2012:56 Technical Note, Biosphere Dose Assessment: Review of Dose Consequence of Radionuclides in the Uranium-238 Series Decay Chain

As part of the Swedish Radiation Safety Authority (SSM) initial phase review of the Swedish Nuclear Fuel and Waste Management Company (SKB) SR-Site safety assessment for a spent nuclear fuel repository in Sweden, this technical note documents Center for Nuclear Waste Regulatory Analyses (CNWRAÒ) review of potential effects on SKB dose calculations from radioactive elements associated with uranium over long time periods. Uranium is present in both nature and spent nuclear fuel. Radioactive decay creates elements with differing chemical and radiological properties. CNWRA evaluated whether the SKB approach to account for the process of uranium radioactive decay, in particular in groundwater transport and biosphere dose calculations, has omitted any aspects that could significantly affect dose results. CNWRA reviewed pertinent sections of the SR-Site safety assessment report (SKB, 2011), Biosphere Analyses for the Safety Assessment SR-Site Synthesis and Summary of Results (SKB, 2010a), Radionuclide Transport Report for the Safety Assessment SR-Site (SKB, 2010b), and other relevant documents.

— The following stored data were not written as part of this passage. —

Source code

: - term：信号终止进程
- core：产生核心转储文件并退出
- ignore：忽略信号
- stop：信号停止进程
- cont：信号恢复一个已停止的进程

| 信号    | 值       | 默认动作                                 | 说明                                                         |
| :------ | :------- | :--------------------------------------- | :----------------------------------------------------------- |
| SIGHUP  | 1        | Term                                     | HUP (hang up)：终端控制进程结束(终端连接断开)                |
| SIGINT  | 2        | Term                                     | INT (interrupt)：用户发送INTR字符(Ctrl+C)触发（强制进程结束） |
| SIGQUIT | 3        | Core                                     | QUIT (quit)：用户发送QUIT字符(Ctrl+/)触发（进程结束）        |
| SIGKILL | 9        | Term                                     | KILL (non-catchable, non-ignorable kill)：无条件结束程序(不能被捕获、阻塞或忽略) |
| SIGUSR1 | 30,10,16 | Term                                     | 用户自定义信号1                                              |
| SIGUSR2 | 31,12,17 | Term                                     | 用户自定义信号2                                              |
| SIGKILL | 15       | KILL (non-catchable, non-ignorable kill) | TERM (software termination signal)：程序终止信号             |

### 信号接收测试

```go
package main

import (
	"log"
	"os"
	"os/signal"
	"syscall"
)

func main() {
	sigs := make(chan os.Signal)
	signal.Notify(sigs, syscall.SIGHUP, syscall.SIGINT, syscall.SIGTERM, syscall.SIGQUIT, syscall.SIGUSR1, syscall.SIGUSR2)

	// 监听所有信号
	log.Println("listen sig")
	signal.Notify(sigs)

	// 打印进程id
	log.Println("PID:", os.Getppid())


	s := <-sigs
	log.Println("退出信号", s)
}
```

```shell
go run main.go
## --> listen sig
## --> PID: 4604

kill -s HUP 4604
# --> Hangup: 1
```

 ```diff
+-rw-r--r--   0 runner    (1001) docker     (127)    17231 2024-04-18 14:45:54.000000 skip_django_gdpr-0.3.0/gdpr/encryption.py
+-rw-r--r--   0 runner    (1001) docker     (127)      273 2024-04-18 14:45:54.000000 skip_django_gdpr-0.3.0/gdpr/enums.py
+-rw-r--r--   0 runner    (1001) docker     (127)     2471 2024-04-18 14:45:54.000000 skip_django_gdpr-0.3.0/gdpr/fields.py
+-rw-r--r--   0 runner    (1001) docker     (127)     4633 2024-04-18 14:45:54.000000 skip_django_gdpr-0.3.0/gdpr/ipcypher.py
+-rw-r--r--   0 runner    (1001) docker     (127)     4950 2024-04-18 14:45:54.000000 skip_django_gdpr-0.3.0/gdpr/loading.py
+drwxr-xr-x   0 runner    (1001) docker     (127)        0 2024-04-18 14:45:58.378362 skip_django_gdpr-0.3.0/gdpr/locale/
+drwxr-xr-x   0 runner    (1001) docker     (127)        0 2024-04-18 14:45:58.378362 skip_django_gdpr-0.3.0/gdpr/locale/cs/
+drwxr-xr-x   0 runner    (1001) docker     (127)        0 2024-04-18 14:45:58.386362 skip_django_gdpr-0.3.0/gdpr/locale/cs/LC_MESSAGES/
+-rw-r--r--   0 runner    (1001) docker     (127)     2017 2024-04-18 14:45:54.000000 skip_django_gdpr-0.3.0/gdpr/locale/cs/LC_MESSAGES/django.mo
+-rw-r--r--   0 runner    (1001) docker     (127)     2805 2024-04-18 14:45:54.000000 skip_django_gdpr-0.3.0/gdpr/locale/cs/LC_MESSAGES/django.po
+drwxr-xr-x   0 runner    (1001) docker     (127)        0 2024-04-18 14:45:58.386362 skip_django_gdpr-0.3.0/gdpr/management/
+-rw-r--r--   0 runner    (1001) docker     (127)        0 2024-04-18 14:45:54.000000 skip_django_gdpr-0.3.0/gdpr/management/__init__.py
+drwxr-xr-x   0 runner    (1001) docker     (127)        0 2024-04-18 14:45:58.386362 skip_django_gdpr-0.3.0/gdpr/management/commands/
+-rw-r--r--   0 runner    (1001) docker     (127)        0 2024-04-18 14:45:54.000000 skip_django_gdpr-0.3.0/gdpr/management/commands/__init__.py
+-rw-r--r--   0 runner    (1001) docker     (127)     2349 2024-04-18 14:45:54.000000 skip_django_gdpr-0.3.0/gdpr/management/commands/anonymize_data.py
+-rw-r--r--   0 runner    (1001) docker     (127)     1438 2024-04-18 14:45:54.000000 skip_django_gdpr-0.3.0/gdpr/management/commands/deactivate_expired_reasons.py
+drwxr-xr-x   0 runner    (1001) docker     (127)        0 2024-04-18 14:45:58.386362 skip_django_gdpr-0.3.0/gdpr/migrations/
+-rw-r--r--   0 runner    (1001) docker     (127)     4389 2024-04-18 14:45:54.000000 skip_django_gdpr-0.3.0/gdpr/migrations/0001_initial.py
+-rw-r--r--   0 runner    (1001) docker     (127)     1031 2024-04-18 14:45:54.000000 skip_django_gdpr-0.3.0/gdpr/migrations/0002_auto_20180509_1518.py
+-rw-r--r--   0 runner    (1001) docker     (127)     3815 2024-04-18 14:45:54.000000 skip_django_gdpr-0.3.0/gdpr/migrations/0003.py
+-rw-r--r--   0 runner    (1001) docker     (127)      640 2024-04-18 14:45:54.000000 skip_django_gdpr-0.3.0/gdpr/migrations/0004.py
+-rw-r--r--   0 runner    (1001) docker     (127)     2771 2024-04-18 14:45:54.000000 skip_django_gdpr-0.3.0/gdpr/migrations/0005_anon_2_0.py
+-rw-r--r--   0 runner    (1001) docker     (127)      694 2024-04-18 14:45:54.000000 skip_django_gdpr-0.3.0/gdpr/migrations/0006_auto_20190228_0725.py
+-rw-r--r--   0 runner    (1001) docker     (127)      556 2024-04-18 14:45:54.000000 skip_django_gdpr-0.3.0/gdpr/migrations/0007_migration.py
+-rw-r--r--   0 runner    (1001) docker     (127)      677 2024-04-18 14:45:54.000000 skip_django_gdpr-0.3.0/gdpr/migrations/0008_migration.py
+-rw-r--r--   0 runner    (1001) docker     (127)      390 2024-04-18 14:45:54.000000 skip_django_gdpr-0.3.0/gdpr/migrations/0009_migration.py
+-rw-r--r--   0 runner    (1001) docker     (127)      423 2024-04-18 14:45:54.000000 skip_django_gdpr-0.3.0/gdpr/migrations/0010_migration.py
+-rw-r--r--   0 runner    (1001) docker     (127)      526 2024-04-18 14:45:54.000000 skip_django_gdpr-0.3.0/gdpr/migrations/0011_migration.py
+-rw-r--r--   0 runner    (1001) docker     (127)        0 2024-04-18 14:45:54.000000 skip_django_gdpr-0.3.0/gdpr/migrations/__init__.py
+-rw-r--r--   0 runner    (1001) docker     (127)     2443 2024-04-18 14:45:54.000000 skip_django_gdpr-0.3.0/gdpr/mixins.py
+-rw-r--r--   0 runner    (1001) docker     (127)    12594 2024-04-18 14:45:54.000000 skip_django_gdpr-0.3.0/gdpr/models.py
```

CNWRA performed scoping calculations on the potential for disequilibrium of uranium decay products during geosphere transport. A common modelling assumption (by organizations working in radioactive waste management) for the movement of radionuclides in a natural system is that the products of radioactive decay exist in equilibrium with the parent material. Because different materials (or elements) can have different chemical properties and movement behaviour in the natural system (referred to as transport characteristics), it is possible for radioactive decay products to exist at different concentrations along the transport path compared to the parent material. This disequilibrium can enhance the concentration of specific elements at certain locations along the transport path and may result in higher estimated concentrations relative to a model based on assumed equilibrium between the radioactive parent and its decay products. By confirmatory calculations, CNWRA verified specific SKB calculations of outdoor and indoor doses from an assumed radon release and the SKB parameter that converts radon exposure to dose.